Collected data

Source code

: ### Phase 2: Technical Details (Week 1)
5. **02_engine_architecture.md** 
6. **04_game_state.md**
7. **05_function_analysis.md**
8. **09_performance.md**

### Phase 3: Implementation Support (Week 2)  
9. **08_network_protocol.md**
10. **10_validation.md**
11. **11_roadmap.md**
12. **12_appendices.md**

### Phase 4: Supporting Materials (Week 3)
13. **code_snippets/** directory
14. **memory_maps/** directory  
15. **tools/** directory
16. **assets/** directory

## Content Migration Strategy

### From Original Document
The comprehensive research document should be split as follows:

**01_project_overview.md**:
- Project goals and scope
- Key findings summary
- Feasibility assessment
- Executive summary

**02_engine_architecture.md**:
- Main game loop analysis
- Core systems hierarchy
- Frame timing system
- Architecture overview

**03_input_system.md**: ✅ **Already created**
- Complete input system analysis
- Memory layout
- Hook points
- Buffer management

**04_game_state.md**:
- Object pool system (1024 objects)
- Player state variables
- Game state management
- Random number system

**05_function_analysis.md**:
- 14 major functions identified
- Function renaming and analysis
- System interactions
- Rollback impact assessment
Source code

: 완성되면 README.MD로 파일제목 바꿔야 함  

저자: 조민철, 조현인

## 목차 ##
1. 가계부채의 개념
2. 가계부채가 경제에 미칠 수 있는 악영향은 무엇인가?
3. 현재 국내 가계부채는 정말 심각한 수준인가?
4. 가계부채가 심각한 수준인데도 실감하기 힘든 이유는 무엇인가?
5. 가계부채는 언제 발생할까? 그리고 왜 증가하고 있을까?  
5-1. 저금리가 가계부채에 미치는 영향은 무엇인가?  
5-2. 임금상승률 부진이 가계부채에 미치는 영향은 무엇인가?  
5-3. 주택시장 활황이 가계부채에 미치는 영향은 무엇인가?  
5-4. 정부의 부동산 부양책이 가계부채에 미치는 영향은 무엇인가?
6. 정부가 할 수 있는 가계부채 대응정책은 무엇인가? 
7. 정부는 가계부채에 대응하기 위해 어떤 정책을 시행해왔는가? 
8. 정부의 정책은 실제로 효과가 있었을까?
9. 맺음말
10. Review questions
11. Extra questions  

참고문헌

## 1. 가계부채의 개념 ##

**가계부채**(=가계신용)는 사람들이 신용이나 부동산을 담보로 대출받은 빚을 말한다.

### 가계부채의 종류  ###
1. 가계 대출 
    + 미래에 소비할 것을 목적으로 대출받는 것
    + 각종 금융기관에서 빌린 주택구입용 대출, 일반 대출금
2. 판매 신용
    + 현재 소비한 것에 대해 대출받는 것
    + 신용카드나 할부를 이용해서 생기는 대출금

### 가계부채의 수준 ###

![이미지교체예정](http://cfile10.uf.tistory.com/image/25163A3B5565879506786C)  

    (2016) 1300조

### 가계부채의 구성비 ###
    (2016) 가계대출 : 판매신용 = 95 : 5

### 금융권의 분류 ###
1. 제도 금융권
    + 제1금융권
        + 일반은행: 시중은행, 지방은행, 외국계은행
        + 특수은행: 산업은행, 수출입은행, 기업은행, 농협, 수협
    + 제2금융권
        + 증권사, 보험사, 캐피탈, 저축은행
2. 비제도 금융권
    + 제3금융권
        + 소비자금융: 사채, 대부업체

■ PROMPT: Which lines above contain the string "Phase"? Copy out each of them.

■ RESULT OF THE EXERCISE:
: ### Phase 2: Technical Details (Week 1)
### Phase 3: Implementation Support (Week 2)  
### Phase 4: Supporting Materials (Week 3)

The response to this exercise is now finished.